Redskins won't say if Joe Mixon is on their board but say character does count

The Redskins may or may not have one of the most polarizing members of the 2017 draft class on their draft board. But they do believe that character counts.

Scott Campbell, the Redskins’ director of college scouting, would not say if  Oklahoma running back Joe Mixon, who is seen on video striking a woman and knocking her to the floor in an incident that occurred in July of 2014, is on the team’s board.

“We don't announce who's on and off the board for strategic reasons,” said Campbell on Monday at the team’s pre-draft news conference, saying that it’s the team’s policy.

He added that incidents like the one that Mixon was a part of do come into consideration.

RELATED: NFL Mock Draft Version 10.0

“Character is very important to me, it's very important to the Redskins,” said Campbell.

He explained that early in the scouting process, character issues are not taken into account.

“What I always told the scouts and how I was trained 30 years ago when I started is when you start to evaluate guys in the beginning, you don't factor in the character, you don't grade character, you grade talent,” said Campbell, who has been with the Redskins organization for 16 years. “You don't throw away somebody early who may have some redeeming quality or a part of the story you didn't know about.”
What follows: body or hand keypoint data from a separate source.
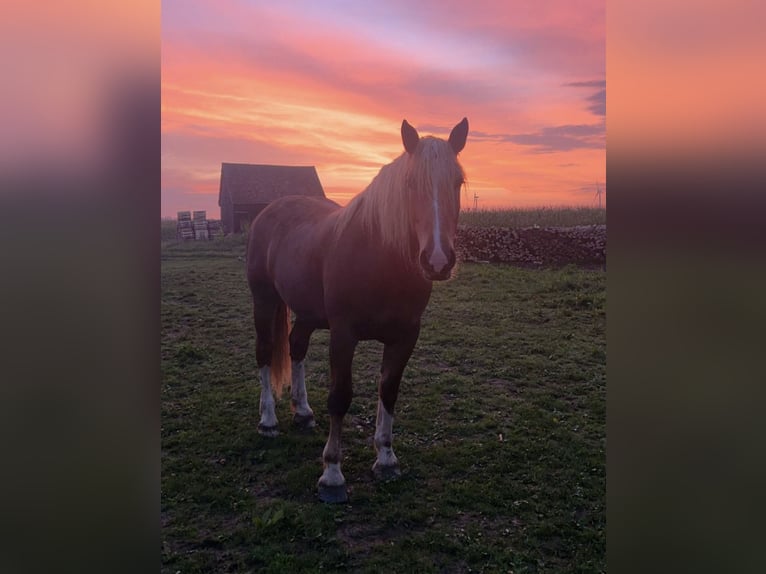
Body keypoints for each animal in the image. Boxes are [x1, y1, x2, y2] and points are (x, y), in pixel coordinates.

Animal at [249, 118, 472, 504]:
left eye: (457, 182)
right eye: (410, 184)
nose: (437, 261)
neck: (379, 256)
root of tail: (269, 211)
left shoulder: (405, 336)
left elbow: (389, 390)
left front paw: (386, 459)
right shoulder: (344, 335)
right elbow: (340, 397)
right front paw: (332, 475)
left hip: (307, 314)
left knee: (296, 346)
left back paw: (303, 412)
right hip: (263, 301)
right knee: (265, 353)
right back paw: (269, 422)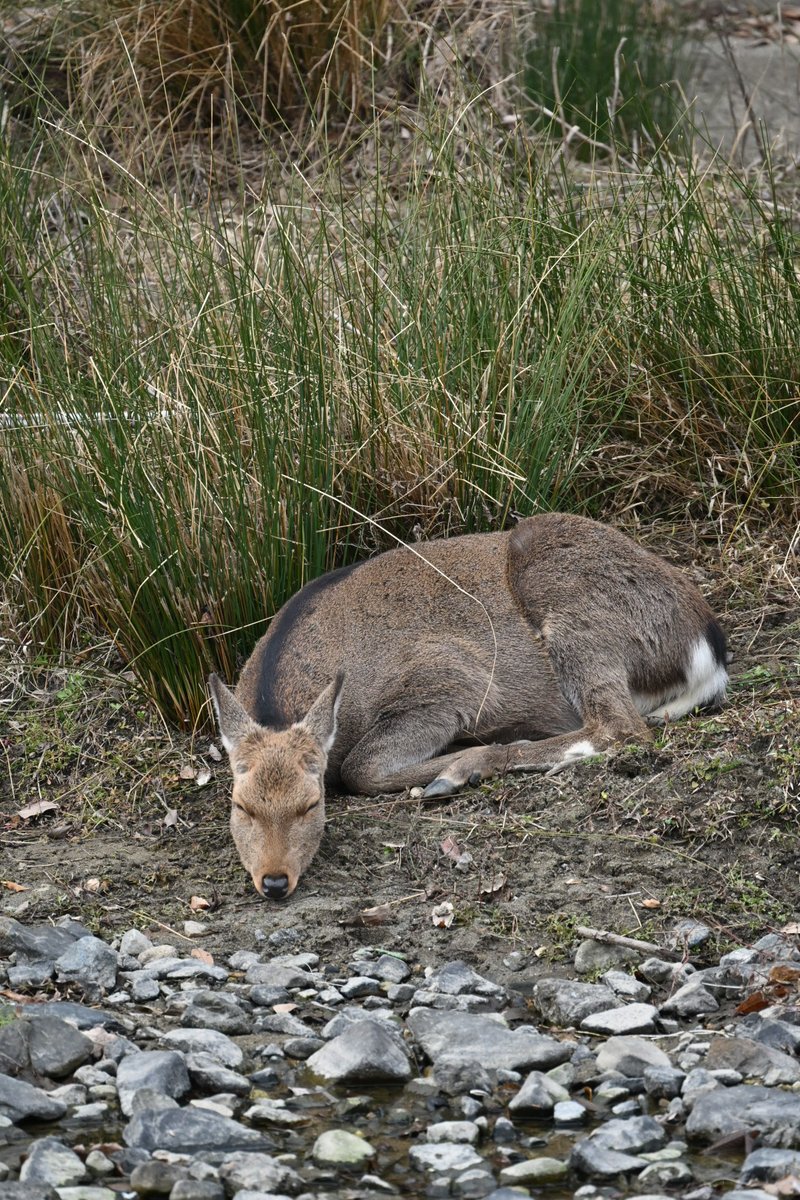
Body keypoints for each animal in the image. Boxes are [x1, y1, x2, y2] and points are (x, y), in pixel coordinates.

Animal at [209, 513, 728, 900]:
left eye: (310, 804)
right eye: (240, 805)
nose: (275, 881)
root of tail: (708, 646)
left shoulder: (449, 681)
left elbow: (360, 768)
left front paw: (453, 766)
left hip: (572, 604)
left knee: (621, 728)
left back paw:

It’s later on that the scouts gather information on such incidents as problems with the law, failed drug tests, and other quarters of character.

MORE REDSKINS: Redskins mock 2.0 goes offense early, defense often 

“Our scouts do a great job getting a lot of information,” said Campbell. “Some of the incidents you brought up happened after the season, at the combine, and just a few days ago. All those things are factored into an evaluation as they are gathered.”
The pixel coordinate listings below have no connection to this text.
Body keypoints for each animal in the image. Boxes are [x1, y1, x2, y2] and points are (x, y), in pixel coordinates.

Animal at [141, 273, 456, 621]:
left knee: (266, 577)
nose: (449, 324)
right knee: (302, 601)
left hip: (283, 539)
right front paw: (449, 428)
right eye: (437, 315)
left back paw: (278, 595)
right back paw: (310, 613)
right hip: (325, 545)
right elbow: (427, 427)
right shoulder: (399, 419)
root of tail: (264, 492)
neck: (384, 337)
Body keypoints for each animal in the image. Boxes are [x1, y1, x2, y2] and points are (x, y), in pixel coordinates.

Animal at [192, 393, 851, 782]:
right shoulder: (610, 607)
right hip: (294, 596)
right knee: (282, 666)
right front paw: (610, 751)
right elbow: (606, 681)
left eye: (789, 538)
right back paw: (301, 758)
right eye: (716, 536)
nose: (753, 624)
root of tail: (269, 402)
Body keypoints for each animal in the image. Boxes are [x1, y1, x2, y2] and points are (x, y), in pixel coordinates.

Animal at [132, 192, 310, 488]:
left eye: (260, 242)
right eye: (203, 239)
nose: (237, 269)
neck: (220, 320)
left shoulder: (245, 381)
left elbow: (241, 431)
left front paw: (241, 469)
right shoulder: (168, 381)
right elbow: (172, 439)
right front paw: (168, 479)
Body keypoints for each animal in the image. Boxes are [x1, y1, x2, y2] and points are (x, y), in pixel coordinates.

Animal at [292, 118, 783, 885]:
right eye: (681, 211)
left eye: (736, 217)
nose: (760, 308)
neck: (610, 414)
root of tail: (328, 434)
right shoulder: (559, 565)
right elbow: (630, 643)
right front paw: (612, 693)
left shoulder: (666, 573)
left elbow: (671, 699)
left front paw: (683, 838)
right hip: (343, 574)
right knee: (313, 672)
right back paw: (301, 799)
With that information at hand, they start the process of elimination, deciding who fits and who doesn’t.

“When it comes close to the draft, you start weeding out all that, getting more information, deciding, OK, that guy's not our kind of guy, that guy's not a Redskin, this guy could be drafted but good luck to them,” said Campbell.

It seems like much more of a gut feel type of process than anything rigid. There is not much of a clue there as to whether or not the team will consider bringing Mixon aboard, who is inarguably one of the most talented running backs in the draft. The upside is that Mixon could provide a jolt to the team’s offense. The downside would be an immediate public relations hit. The team also must consider what will happen if Mixon were to run afoul of the NFL’s domestic abuse policy in the future, which calls for a six-game suspension for a first offense with penalties getting progressively worse if problems persist.